Saved entries:
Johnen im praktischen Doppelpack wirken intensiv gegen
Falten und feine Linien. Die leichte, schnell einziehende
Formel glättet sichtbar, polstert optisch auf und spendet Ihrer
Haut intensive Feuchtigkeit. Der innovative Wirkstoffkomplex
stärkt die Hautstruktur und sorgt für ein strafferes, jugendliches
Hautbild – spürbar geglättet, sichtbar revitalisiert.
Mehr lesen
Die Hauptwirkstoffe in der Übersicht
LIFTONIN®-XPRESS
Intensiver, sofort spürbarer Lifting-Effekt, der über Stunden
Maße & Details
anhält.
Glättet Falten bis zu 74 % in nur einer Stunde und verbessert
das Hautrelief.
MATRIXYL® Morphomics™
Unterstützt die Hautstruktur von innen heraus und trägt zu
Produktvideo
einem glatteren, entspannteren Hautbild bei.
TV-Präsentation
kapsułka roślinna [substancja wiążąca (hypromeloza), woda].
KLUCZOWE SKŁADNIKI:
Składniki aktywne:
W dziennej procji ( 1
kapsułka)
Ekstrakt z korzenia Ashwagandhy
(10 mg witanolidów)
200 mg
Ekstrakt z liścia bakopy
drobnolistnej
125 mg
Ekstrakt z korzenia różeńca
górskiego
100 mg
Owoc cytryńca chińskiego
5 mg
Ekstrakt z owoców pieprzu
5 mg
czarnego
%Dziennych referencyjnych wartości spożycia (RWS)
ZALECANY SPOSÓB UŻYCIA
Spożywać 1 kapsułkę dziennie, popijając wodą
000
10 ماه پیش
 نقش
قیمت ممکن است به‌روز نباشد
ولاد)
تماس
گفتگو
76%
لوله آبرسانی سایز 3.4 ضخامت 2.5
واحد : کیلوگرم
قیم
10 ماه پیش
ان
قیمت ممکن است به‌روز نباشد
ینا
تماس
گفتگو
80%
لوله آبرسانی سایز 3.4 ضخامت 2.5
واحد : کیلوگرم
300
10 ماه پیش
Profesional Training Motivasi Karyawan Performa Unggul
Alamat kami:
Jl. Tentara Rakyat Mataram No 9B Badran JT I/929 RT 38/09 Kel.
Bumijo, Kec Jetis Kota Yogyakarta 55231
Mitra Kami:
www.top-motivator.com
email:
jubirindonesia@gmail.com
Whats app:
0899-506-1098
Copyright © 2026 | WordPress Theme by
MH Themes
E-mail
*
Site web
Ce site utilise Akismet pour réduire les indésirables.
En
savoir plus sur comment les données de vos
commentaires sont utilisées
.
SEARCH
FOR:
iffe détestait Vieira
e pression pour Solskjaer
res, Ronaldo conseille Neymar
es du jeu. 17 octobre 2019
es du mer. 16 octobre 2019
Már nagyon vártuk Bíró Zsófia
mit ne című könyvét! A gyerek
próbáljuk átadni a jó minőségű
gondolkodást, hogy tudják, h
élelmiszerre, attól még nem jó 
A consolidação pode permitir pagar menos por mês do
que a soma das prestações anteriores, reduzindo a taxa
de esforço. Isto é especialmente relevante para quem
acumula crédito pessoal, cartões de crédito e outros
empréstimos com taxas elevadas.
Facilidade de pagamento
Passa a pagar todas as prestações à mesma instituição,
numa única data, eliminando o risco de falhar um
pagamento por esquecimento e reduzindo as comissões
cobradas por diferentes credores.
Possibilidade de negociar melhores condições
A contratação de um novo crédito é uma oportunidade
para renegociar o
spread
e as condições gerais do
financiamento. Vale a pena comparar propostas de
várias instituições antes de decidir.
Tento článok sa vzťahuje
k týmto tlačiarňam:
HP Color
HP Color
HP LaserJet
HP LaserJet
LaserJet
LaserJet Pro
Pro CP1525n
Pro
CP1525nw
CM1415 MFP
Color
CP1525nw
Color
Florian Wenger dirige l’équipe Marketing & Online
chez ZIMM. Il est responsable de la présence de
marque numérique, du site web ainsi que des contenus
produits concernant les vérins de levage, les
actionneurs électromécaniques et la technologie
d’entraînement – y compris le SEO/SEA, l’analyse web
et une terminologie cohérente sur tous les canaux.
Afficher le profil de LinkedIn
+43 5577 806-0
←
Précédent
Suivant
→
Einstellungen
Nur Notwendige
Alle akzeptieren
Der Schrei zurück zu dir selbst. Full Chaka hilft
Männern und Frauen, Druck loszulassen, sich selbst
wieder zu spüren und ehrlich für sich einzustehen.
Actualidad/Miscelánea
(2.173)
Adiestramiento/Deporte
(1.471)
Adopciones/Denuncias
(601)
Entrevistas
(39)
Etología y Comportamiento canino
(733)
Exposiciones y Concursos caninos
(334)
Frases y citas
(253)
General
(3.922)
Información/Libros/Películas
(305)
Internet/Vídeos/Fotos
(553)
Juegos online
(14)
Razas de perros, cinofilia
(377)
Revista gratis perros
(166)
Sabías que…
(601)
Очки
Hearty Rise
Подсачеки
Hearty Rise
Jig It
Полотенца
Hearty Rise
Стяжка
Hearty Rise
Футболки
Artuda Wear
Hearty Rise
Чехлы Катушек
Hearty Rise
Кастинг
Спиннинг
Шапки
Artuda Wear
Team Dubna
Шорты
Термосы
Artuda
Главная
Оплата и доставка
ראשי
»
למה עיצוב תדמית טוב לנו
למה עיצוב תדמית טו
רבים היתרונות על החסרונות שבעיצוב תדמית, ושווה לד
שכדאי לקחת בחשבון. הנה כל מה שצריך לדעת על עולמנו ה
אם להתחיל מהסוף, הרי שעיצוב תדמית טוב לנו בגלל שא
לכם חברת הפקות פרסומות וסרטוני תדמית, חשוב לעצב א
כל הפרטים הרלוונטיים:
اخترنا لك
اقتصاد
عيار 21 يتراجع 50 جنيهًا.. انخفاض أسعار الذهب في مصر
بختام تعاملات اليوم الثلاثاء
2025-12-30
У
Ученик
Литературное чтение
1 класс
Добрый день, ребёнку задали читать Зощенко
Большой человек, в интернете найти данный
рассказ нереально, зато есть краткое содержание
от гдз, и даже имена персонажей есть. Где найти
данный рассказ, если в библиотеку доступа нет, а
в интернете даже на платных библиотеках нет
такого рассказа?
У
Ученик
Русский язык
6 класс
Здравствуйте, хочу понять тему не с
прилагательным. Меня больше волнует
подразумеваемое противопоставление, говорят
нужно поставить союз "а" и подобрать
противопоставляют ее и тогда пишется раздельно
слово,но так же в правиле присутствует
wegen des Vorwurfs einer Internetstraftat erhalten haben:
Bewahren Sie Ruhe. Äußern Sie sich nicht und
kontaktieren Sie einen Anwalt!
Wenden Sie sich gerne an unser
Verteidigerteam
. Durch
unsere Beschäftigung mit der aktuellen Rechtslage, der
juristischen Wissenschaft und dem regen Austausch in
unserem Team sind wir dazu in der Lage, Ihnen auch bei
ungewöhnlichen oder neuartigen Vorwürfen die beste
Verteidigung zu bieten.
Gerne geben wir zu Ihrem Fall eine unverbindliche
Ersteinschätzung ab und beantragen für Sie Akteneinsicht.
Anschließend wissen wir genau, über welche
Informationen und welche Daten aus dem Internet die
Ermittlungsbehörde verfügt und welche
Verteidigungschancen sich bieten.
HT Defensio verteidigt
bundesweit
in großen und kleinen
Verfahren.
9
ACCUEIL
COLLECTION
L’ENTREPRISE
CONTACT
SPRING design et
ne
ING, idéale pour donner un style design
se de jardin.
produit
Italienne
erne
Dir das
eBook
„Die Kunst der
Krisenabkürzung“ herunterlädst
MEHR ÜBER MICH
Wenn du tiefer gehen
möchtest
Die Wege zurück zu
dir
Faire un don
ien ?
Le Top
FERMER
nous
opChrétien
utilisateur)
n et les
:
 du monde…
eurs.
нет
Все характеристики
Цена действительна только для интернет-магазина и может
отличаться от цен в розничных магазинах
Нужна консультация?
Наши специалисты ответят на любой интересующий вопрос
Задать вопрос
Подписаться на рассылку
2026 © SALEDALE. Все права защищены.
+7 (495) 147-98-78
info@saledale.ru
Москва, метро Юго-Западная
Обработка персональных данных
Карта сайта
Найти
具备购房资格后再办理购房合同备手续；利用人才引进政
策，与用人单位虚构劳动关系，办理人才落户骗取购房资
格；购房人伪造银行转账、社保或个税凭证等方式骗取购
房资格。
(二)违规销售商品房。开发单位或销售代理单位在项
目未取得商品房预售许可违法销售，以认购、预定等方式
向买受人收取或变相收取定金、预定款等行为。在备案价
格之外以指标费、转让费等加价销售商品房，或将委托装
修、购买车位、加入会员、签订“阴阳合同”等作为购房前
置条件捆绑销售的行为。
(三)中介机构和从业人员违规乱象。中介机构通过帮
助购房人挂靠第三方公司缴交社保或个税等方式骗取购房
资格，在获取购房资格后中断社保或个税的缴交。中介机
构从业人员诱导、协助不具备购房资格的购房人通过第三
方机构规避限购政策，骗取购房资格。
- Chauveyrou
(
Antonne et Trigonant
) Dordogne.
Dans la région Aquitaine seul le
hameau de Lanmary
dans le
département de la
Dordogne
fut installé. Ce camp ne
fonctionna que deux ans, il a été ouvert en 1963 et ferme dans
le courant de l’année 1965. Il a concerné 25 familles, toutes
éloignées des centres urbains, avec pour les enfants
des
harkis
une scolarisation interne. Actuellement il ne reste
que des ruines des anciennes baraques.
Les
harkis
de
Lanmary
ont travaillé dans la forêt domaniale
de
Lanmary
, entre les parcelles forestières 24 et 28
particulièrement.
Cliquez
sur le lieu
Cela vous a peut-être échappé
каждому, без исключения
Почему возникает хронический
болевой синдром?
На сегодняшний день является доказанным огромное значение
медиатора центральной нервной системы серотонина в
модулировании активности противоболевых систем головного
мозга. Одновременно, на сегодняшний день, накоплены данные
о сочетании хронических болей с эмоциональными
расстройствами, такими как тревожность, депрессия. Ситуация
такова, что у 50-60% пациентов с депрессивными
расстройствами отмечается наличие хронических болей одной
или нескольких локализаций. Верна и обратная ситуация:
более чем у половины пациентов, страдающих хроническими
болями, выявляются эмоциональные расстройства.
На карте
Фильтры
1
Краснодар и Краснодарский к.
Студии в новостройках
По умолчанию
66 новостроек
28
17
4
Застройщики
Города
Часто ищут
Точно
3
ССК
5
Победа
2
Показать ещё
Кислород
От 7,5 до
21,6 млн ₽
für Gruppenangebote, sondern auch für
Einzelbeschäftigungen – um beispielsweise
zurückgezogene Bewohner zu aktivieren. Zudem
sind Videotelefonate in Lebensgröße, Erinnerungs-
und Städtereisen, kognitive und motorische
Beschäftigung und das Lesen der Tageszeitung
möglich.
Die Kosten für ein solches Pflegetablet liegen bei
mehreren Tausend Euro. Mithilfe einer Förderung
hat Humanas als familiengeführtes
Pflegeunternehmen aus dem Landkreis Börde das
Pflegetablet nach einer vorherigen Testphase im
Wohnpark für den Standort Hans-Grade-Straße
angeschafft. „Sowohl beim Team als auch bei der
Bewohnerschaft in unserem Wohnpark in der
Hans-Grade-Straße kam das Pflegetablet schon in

Goal of the exercise: List every line in the entries above that contains the string "unserem", matching case exactly.

Answer box:
unserem Team sind wir dazu in der Lage, Ihnen auch bei
Bewohnerschaft in unserem Wohnpark in der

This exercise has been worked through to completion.